ResponderExcluirEm suma: A situação na UE ficou de tal forma difícil com o estabelecimento da união POLITICA que obrigou a Alemanha a arcar com as consequências, já que em última análise era ela que estava exposta financeiramente. Como se sabe que afundando a Alemanha as forças do capital especulativo teriam total liberdade de ação no continente, e a Alemanha sempre teve o desejo de controle, o peso do resgate foi colocado sobre a Alemanha! Agora, ocorre que a Alemanha tem um senso nacionalista muito forte e não se deixa vencer facilmente.

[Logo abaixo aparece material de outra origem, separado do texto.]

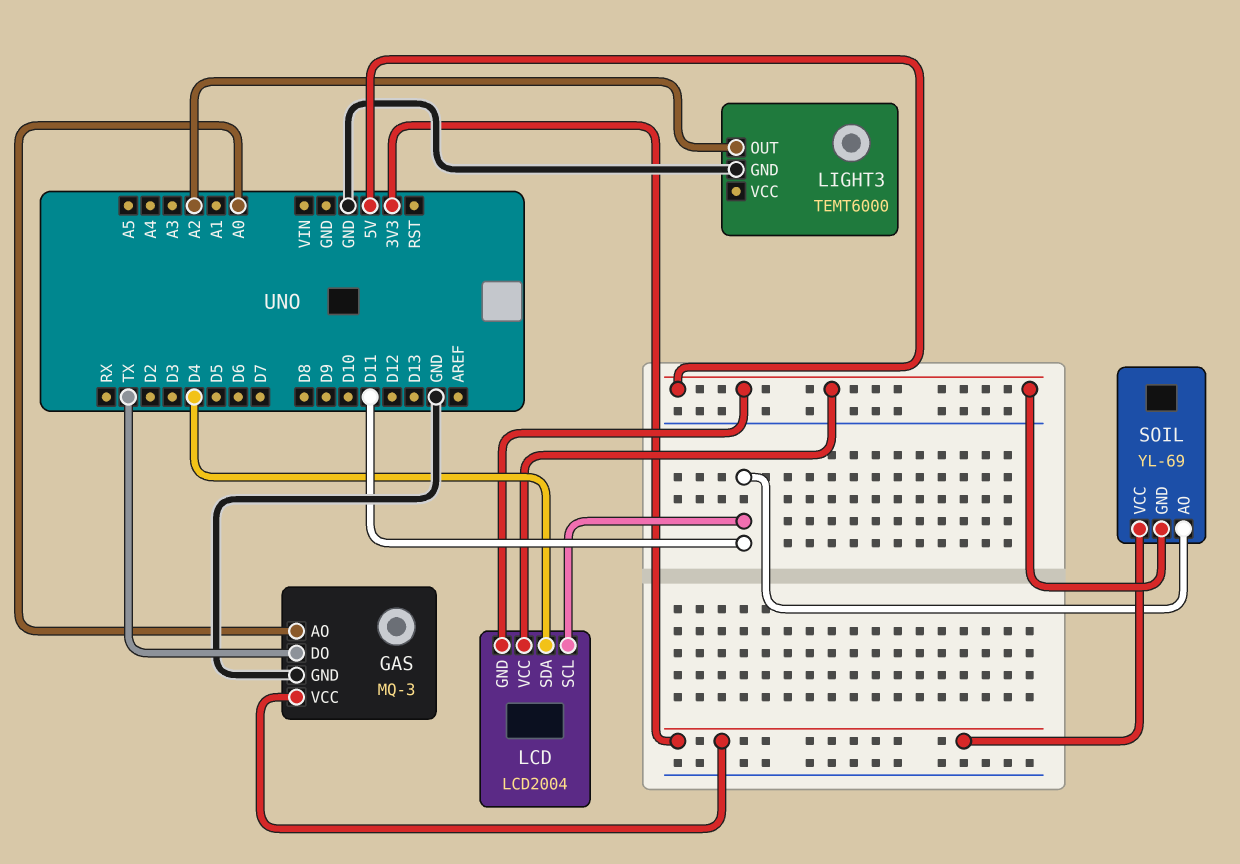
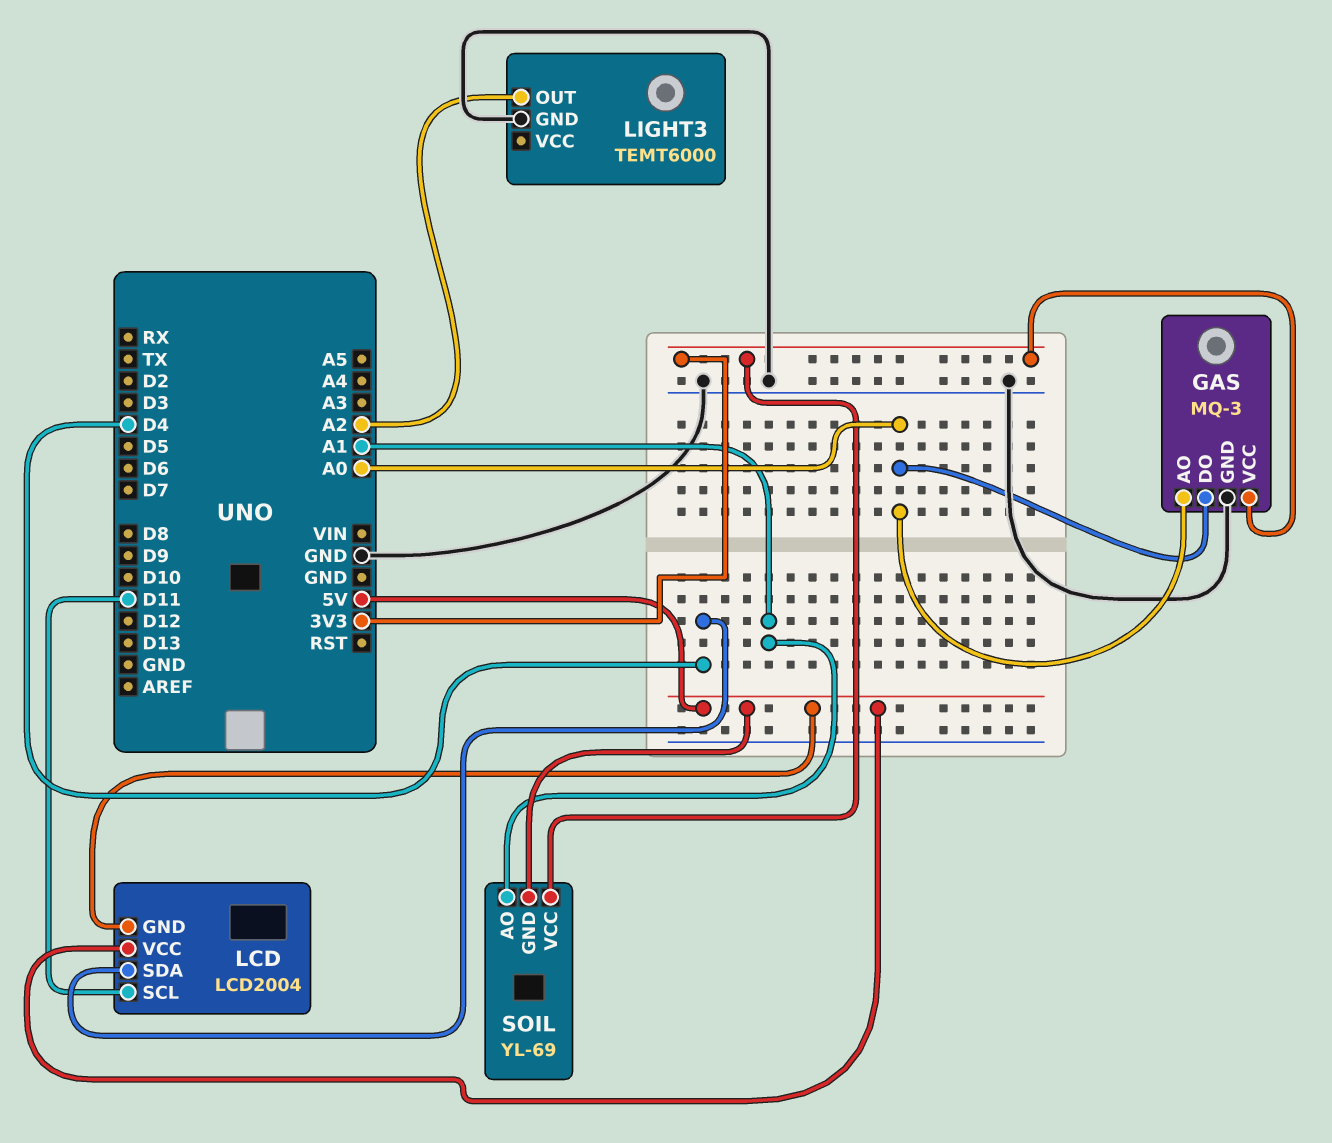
GAS pin DO: TX -> A0
SOIL pin AO: D11 -> A1

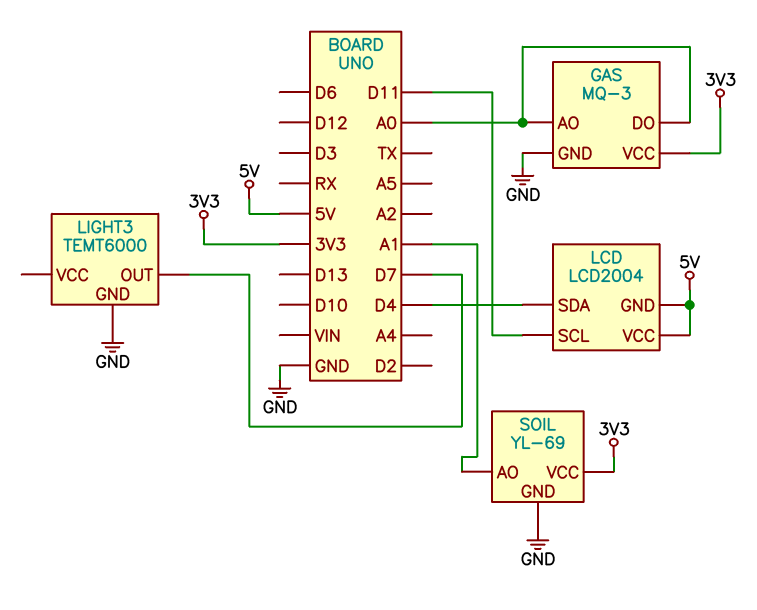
LIGHT3 pin OUT: A2 -> D7
SOIL pin GND: 5V -> GND

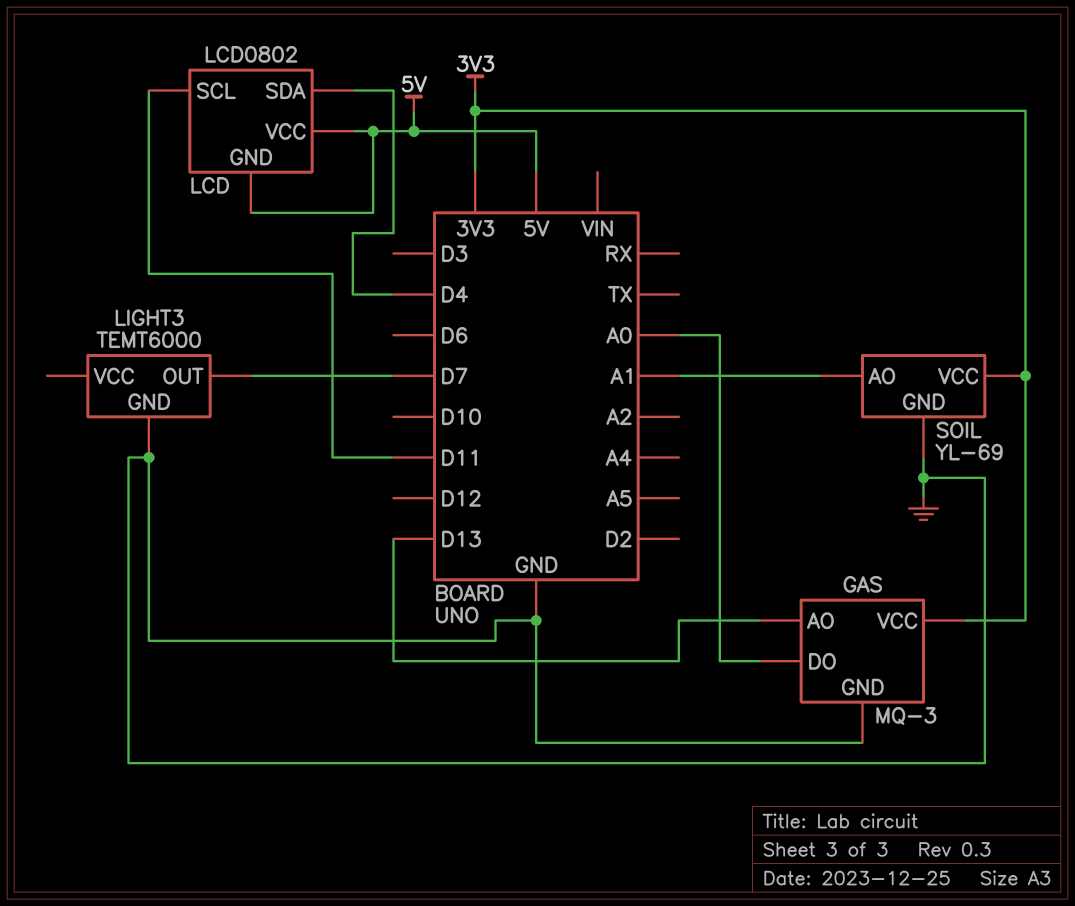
GAS pin AO: A0 -> D13
LCD: LCD2004 -> LCD0802

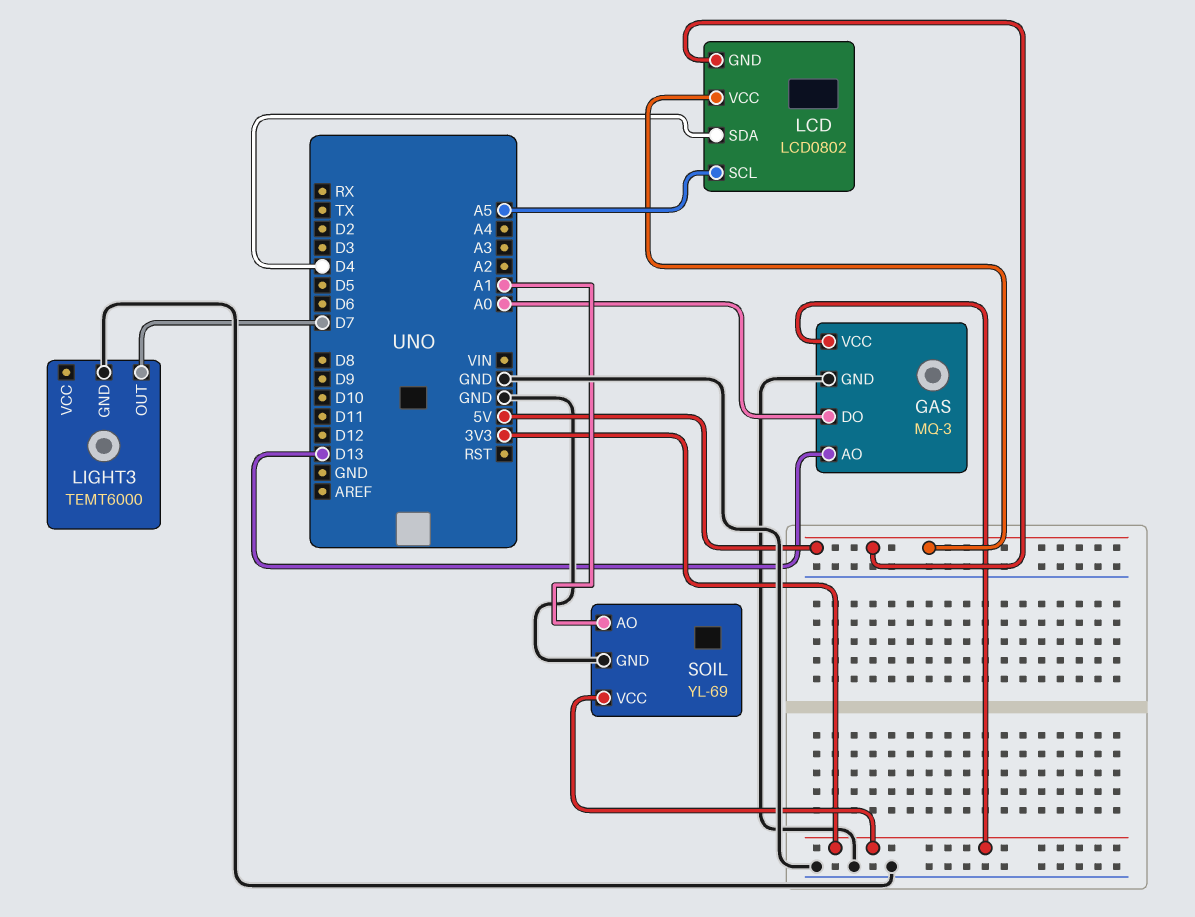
LCD pin SCL: D11 -> A5

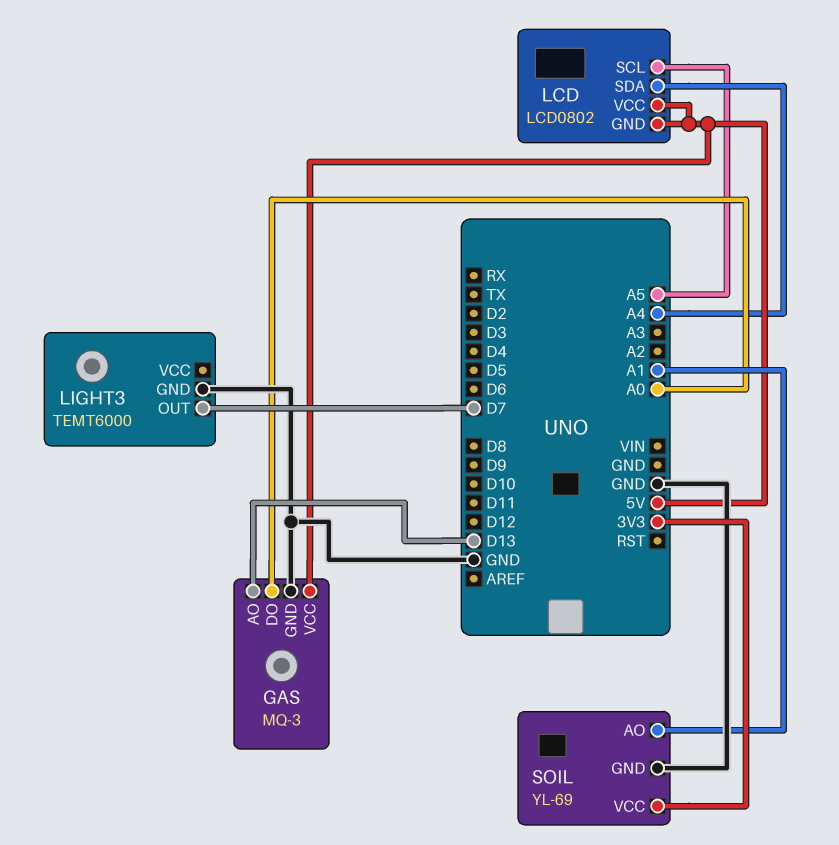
GAS pin VCC: 3V3 -> 5V
LCD pin SDA: D4 -> A4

Então aí está o impasse porque o programa de austeridade foi imposto pela Comissão Europeia e quem fica em maus lençóis é a Alemanha por estar segurando toda a responsabilidade financeira. A queda de braço ocorre porque a Alemaha não se deixa vencer e agora controla o BCE, e a Comissão Europeia não tem como desfazer a Comunidade. temos que esperar até setembro para as eleições e ver se Angela Merkel se reelege. Enquanto isso nada será feito.